Scan the data below for lines containing the string "band" and give only how many there are.

===== SOURCE DATA

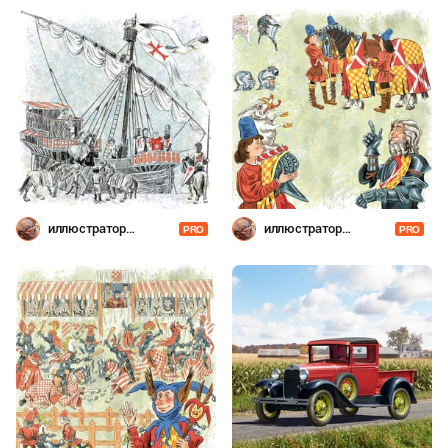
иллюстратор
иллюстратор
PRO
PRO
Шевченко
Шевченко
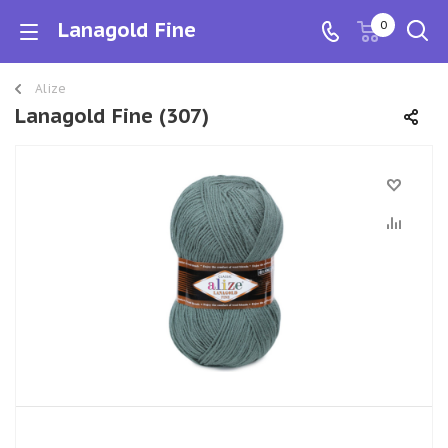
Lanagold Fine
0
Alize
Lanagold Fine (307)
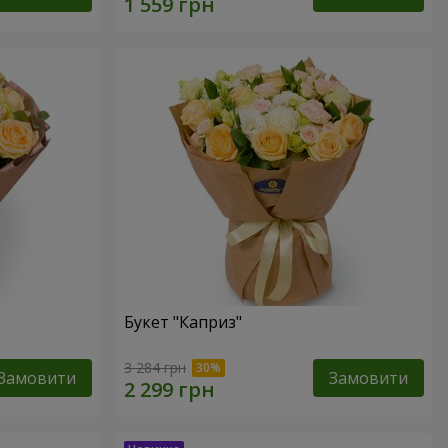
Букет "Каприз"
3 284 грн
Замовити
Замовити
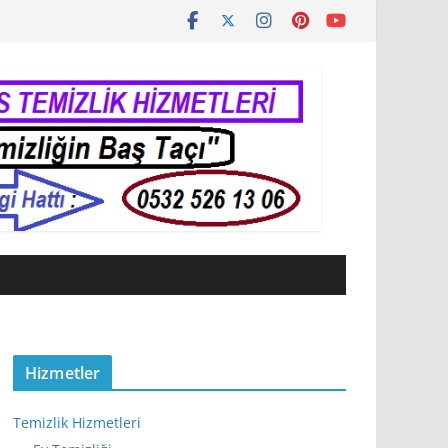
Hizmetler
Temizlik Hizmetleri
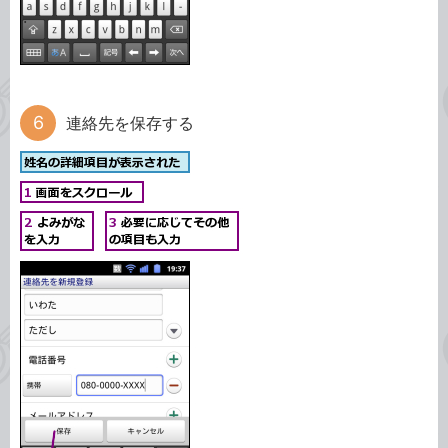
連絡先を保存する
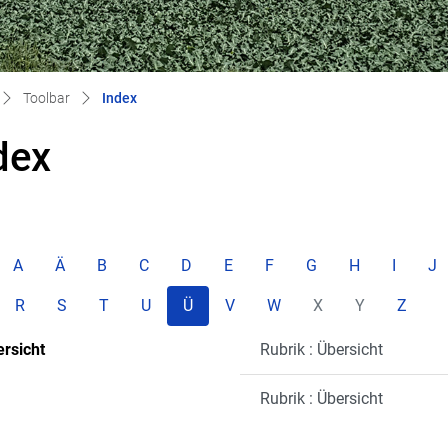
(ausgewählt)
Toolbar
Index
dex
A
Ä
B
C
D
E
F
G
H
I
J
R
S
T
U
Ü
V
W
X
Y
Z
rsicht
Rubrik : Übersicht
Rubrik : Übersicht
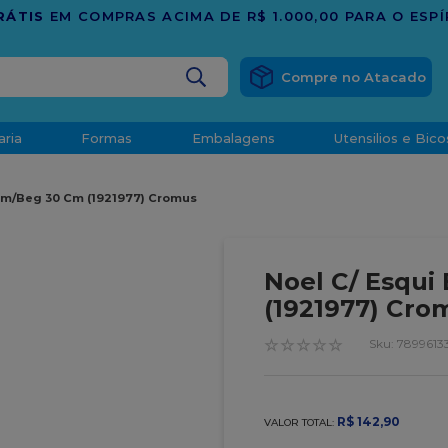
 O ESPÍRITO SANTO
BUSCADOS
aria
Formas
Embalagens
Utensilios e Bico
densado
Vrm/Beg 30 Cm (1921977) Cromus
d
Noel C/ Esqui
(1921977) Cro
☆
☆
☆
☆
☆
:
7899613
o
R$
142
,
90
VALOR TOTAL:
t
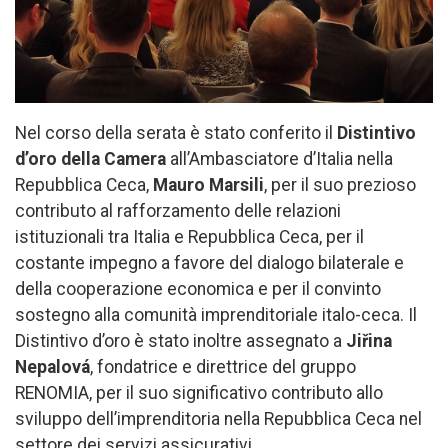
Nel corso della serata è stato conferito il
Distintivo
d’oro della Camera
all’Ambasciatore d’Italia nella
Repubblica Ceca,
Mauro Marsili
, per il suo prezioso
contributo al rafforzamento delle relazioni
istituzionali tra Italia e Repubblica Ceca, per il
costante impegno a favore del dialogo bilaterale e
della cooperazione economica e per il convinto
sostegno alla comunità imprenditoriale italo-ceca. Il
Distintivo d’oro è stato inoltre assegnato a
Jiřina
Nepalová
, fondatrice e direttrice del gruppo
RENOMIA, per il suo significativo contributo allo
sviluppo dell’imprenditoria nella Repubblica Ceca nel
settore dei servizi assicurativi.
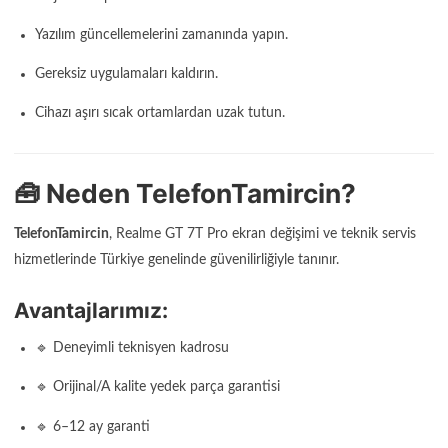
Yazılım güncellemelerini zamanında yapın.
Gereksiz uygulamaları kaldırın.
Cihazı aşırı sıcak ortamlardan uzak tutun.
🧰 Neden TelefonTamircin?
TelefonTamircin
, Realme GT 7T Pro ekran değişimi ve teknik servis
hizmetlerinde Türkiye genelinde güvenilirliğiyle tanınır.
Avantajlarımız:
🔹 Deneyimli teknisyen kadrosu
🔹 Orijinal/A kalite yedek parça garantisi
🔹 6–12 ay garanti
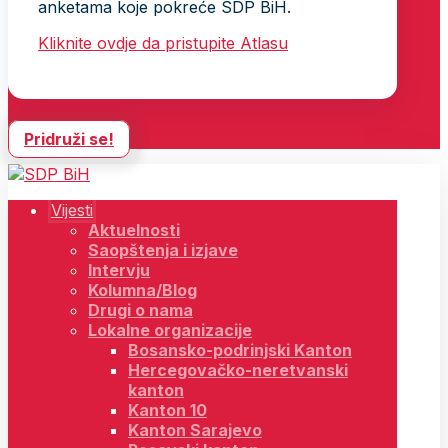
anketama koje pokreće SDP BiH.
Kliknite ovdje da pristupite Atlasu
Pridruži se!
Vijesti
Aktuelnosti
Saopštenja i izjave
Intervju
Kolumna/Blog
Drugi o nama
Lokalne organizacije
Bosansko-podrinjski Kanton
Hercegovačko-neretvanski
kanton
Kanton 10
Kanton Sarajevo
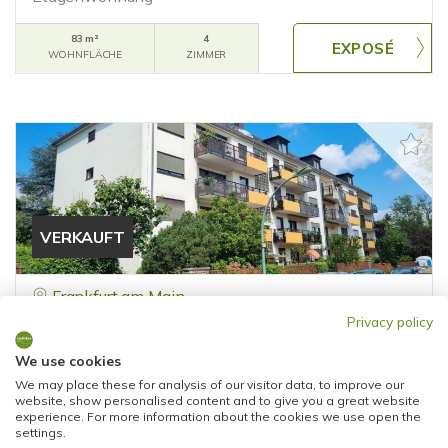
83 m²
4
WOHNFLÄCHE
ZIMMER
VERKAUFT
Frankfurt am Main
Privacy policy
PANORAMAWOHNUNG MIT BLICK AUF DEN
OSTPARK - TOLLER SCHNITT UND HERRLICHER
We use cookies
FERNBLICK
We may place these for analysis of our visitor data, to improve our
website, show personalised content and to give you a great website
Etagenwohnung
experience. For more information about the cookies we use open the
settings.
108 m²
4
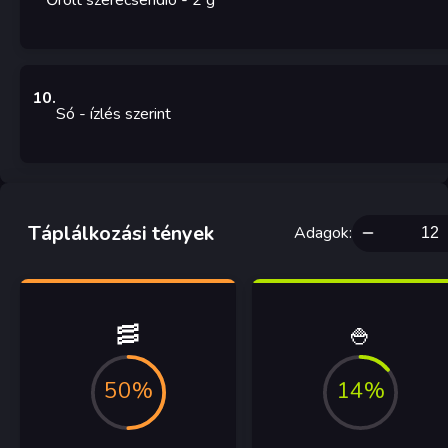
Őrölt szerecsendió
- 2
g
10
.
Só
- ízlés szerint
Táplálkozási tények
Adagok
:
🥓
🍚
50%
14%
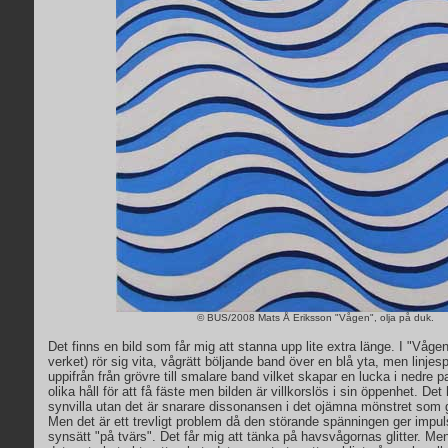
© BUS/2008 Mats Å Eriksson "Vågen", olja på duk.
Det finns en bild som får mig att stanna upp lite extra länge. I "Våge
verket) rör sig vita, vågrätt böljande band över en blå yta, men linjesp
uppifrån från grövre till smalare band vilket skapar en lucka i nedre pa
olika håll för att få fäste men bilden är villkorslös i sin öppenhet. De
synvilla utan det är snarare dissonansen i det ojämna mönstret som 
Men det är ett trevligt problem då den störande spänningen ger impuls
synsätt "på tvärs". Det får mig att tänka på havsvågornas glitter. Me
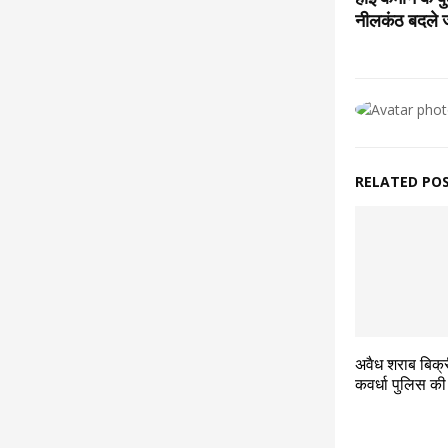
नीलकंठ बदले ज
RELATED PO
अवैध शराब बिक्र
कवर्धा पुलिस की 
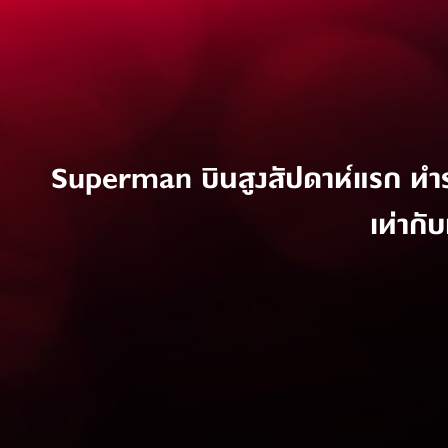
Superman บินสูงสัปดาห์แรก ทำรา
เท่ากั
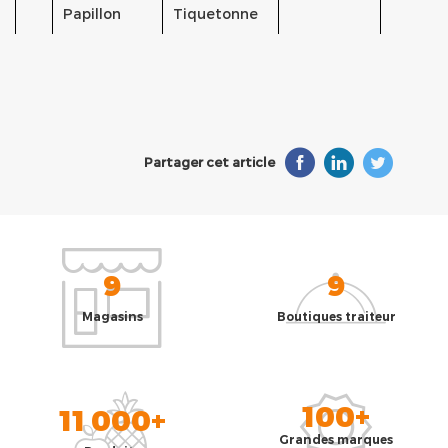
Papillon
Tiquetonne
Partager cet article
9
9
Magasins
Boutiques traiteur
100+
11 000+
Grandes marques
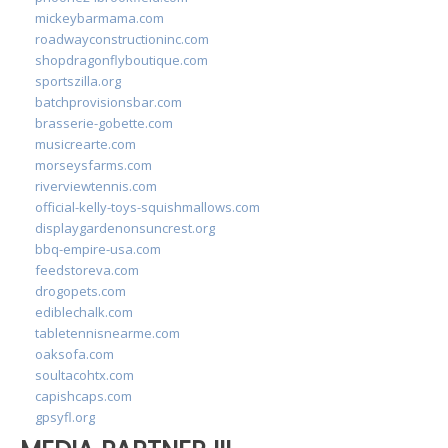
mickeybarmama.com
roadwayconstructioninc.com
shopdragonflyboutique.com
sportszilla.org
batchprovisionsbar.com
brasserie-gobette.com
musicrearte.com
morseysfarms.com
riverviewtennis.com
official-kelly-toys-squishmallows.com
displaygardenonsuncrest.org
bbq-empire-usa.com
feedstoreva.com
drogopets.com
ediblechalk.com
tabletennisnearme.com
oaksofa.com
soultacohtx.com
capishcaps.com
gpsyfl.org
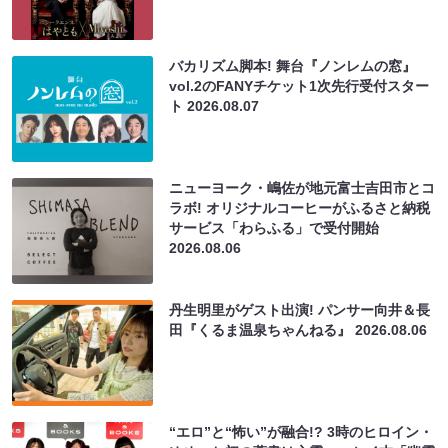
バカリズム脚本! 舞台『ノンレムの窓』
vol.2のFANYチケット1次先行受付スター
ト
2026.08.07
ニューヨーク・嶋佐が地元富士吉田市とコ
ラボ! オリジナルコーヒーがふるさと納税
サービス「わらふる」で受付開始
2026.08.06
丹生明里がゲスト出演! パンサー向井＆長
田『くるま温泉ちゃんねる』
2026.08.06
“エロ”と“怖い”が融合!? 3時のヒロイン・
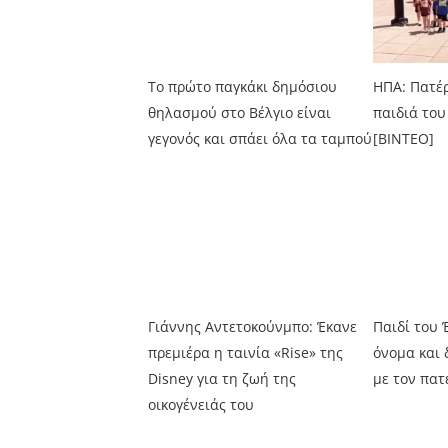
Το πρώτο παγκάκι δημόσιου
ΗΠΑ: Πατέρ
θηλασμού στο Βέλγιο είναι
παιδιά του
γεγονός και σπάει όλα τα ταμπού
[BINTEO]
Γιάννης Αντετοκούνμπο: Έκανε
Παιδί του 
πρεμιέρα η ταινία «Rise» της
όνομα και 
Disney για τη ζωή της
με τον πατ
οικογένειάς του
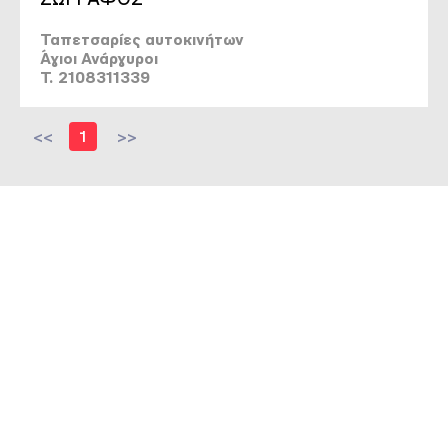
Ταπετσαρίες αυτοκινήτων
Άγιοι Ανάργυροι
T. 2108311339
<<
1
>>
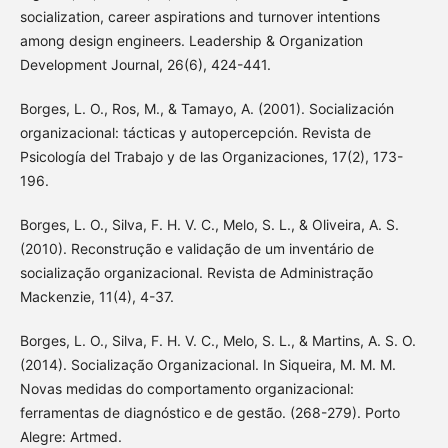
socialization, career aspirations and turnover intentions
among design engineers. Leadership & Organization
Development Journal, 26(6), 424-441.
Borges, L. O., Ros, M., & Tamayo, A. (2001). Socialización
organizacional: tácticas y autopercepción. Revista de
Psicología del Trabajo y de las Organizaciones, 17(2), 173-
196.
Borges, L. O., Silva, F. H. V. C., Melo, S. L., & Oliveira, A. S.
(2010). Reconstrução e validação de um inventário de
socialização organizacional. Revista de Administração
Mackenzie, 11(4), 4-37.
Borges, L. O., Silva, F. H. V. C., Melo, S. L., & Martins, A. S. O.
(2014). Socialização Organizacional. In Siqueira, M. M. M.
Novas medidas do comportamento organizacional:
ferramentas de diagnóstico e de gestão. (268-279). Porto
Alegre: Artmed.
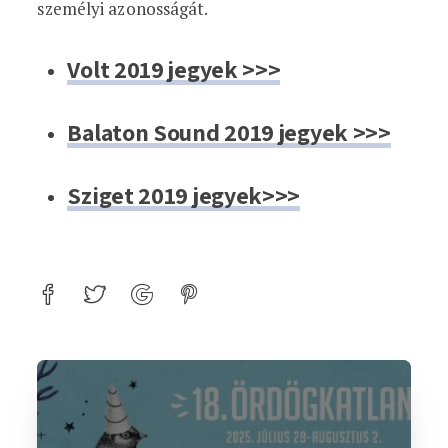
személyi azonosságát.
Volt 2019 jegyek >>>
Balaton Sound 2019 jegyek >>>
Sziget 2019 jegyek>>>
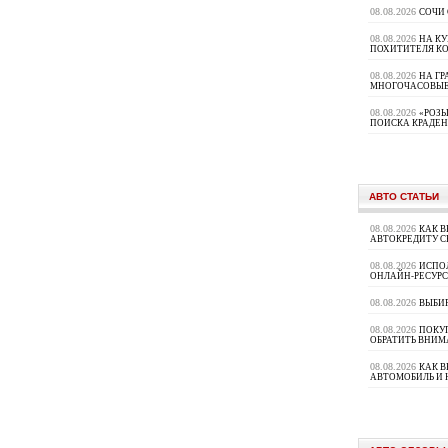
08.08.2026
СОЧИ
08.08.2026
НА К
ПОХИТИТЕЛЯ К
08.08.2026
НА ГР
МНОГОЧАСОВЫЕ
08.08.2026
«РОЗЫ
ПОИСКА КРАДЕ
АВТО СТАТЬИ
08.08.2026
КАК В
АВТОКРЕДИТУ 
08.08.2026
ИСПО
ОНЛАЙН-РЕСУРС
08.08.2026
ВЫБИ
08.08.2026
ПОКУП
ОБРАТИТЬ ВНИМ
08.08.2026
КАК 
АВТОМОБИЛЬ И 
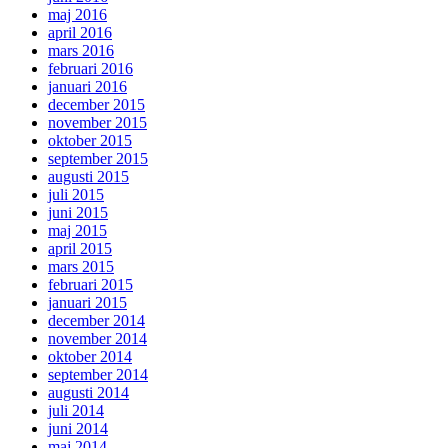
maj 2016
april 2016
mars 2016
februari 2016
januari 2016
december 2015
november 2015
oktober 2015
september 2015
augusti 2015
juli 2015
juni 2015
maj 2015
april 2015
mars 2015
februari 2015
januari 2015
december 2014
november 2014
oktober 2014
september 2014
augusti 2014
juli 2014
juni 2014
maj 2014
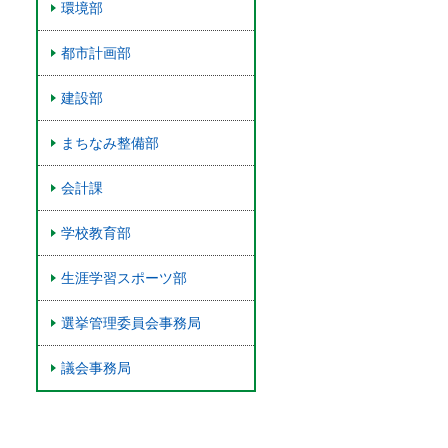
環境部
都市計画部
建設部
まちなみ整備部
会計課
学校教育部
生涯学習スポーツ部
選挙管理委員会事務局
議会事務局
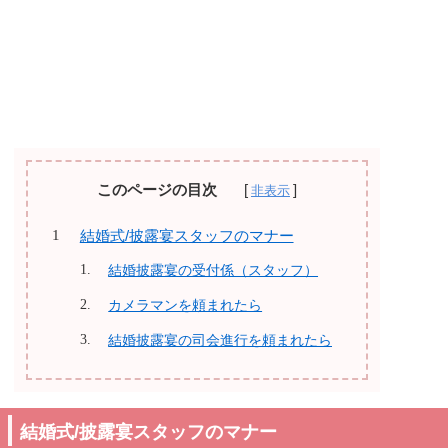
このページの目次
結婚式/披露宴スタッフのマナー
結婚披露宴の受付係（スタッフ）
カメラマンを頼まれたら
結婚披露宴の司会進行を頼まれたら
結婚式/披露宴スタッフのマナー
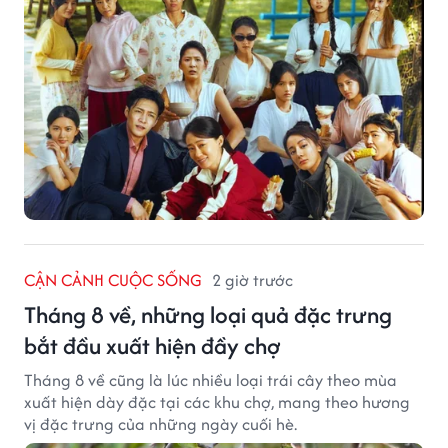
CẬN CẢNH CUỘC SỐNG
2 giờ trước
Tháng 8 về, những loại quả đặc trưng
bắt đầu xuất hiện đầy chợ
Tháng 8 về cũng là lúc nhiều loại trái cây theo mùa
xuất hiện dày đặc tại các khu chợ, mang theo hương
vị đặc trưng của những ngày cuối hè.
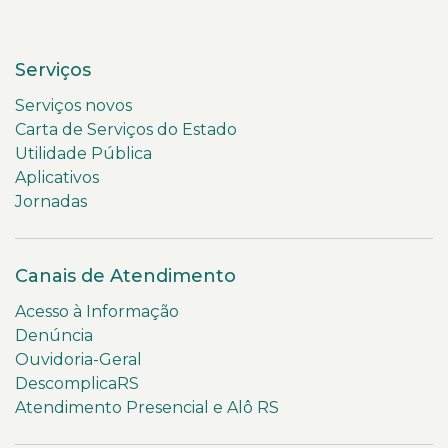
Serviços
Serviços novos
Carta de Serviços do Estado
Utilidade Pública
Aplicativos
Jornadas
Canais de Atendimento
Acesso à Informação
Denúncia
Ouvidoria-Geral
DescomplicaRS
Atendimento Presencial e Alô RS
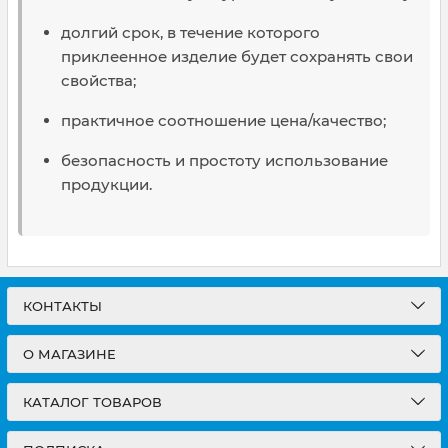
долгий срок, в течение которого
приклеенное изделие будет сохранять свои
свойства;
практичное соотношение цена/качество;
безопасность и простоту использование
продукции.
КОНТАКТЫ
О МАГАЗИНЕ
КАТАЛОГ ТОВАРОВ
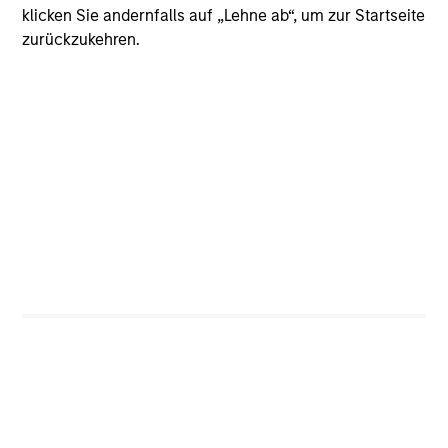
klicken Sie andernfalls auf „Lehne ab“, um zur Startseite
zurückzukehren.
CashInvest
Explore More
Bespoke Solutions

==========

**OUTPUT BELOW**: 2